───── Excerpt provided ─────

Although exemplary implementations may refer to utilizing aspects of the presently disclosed subject matter in the context of one or more stand-alone computer systems, the subject matter is not so limited, but rather may be implemented in connection with any computing environment, such as a network or distributed computing environment. Still further, aspects of the presently disclosed subject matter may be implemented in or across a plurality of processing chips or devices, and storage may similarly be affected across a plurality of devices. Such devices might include PCs, network servers, and handheld devices, for example.
Although the subject matter has been described in language specific to structural features and/or methodological acts, it is to be understood that the subject matter defined in the appended claims is not necessarily limited to the specific features or acts described above. Rather, the specific features and acts described above are disclosed as example forms of implementing the claims.

Claims (19)

What is claimed:
1. A method for providing differential privacy comprising:
receiving user rating data at a correlation engine through a network, the user rating data comprising ratings generated by a plurality of users for a plurality of items;
removing per-item global effects from the user rating data by:
calculating an average rating for each item rated in the user rating data;
determining a plurality of fictitious ratings for each item rated in the user rating data, wherein each fictitious rating of an item is set to the calculated average rating of the item;
calculating a stabilized average rating for each item rated in the user rating data using the ratings in the user rating data for the item and the plurality of fictitious ratings for the item; and
for each rating in the user rating data, subtracting the calculated stabilized average rating for the rated item from the rating;
generating correlation data from the user rating data by the correlation engine, the correlation data identifying correlations between the items based on the user generated ratings;
generating noise by the correlation engine; and
adding the generated noise to the generated correlation data by the correlation engine to provide differential privacy protection to the generated correlation data.
2. The method of claim 1, further comprising recommending an item to a user based on the generated correlation data.
3. The method of claim 1, wherein the correlation data comprises a covariance matrix.
4. The method of claim 3, wherein the covariance matrix comprises an entry for each unique item pair from the user rating data, and the each entry comprises the sum of the products of the ratings for the associated item pair for each user and each product is inversely weighted by a function of the number of ratings generated by the user.
5. The method of claim 3, wherein generating the noise by the correlation engine comprises:
generating a matrix of noise values, wherein the matrix of noise values is the same size as the covariance matrix; and
adding the generated matrix of noise values to the covariance matrix.

─────

* Exercise aim
Answer the following questions using the patent excerpt above.
(a) What devices does the excerpt name as examples across which aspects of the subject matter may be implemented?
(b) In claim 1, what value is each fictitious rating of an item set to?
(c) According to claim 5, what size is the generated matrix of noise values?

───── Dataset entries ─────

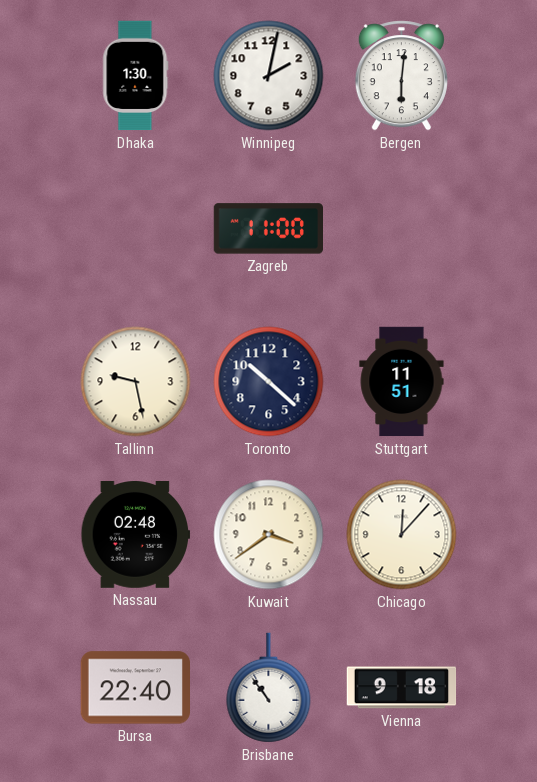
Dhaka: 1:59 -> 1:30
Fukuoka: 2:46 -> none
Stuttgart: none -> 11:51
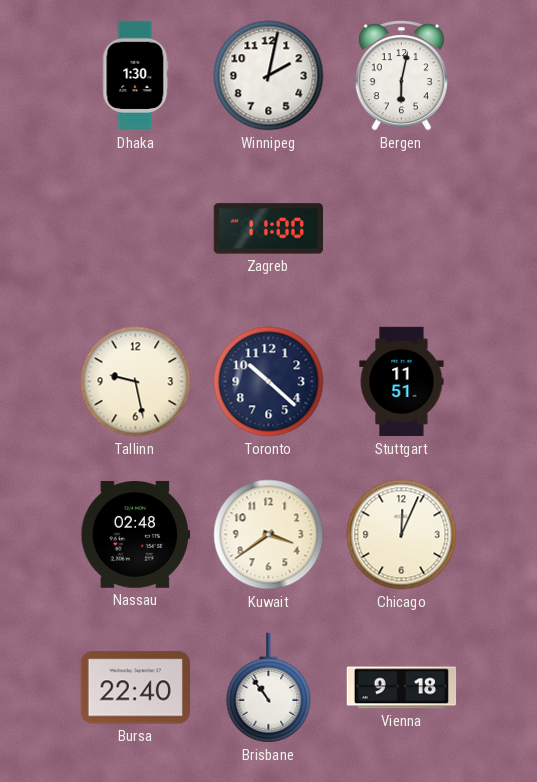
Bergen: 6:01 -> 6:02
Chicago: 12:07 -> 12:04
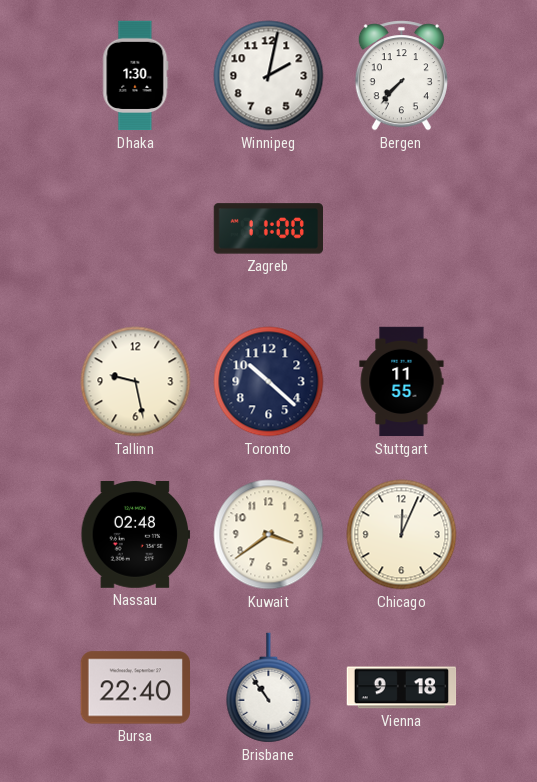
Bergen: 6:02 -> 7:37
Stuttgart: 11:51 -> 11:55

─────

* Task response
(a) PCs, network servers, and handheld devices.
(b) The calculated average rating of the item.
(c) The same size as the covariance matrix.